In July 2019, the Pension Advisory Group (PAG) published a report outlining the treatment of pensions following divorce. Pensions are difficult to value and difficult to divide. A divorce pension sharing order is a solution, but what is it?
Divorce Pension Sharing Order Explained
A divorce pension sharing order (PSO) is a court issued document, which states how much of your pension your ex-spouse is entitled to receive following a divorce or dissolution of a civil partnership.
The court order will state, in percentage terms, how much will be transferred to your ex-spouse. This could be 10 per cent, 25 per cent, 50 per cent and so on.
Once the transfer amount has been decided, the court will need a separate form – Form P1 – to be completed and attached to the order.

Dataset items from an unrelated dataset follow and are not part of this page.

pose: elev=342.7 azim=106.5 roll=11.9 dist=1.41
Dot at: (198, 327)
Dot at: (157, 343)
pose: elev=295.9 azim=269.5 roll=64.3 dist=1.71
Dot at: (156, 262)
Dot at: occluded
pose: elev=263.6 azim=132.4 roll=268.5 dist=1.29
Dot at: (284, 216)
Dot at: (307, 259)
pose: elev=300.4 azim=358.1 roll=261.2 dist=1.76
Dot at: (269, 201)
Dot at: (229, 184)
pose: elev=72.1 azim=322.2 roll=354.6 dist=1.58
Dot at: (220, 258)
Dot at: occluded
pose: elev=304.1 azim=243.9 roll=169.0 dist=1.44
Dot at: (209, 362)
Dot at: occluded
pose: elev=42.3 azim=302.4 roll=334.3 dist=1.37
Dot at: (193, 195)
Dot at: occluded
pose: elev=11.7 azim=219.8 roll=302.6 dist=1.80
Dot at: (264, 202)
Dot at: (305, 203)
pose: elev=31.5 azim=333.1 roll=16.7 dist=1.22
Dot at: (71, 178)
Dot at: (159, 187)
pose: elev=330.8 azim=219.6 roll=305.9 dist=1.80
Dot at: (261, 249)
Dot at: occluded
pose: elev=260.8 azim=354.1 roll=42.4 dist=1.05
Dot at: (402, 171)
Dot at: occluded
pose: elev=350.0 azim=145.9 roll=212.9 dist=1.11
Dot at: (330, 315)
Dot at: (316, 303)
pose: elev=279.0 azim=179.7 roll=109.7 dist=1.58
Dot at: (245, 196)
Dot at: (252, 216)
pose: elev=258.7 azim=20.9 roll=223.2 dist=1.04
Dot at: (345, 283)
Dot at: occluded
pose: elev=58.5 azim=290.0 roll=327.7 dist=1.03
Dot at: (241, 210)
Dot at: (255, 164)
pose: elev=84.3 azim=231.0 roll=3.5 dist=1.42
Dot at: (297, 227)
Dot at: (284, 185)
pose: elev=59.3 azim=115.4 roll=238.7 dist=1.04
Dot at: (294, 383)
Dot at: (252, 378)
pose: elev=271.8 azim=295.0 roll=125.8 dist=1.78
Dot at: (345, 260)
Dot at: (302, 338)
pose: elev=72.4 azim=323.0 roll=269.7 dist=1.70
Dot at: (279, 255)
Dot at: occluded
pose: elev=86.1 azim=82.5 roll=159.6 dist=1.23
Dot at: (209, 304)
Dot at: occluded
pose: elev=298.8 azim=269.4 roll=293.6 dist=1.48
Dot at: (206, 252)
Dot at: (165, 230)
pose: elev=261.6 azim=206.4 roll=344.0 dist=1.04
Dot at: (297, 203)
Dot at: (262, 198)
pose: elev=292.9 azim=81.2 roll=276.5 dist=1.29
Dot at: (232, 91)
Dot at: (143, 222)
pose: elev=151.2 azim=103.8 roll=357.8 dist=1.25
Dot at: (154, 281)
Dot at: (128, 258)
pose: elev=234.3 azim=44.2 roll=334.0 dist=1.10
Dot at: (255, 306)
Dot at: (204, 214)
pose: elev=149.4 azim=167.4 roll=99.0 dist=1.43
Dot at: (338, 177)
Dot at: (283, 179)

Form P1 should contain the necessary information needed to validate the divorce pension sharing order, which includes:
- Full names
- Dates of birth
- National Insurance numbers for both parties
- The pension plan or policy number
- The address of the pension provider
- The name of the person responsible for administering the PSO
Most importantly, Form P1 should set out the charges to be made by the pension provider and who will be paying them
Once the pension provider is in receipt of all the necessary documentation, they have four months from either the day of the Decree Absolute or, if later, seven days from the expiry of the time limit for appealing the PSO – typically 21 days – in which to implement the PSO.
Is a Divorce Pension Sharing Order the Best Option?
The PAG describes pension sharing as ‘a clean break between parties, as pension assets are divided immediately, with each party able to decide what they do with their share independently.’
In its July report, the PAG stated that ‘the overall aim in divorce financial remedy cases is to achieve fairness between the parties’.
However, in difficult cases the input of a ‘pensions on divorce expert’ (PODE), also known as a Pension Actuary, may be required, whether a case is contested or not.
Is Divorce Pension Sharing Fair?
Pension sharing was introduced in December 2000. Before pension sharing, a spouse who had not worked during their marriage, faced being left without a pension.
Divorce pension sharing means that pensions are included in the total value of marital assets, reducing the risk of a spouse being left without a pension following divorce or the dissolution of a civil partnership.
As a result of pension sharing being introduced, a spouse can now receive a percentage of the total value of the other spouse’s pension.
The money received is known as a pension credit and can be transferred into a new or existing pension scheme or sometimes you can opt to leave it in the original pension scheme.
Pension sharing does provide a fair solution.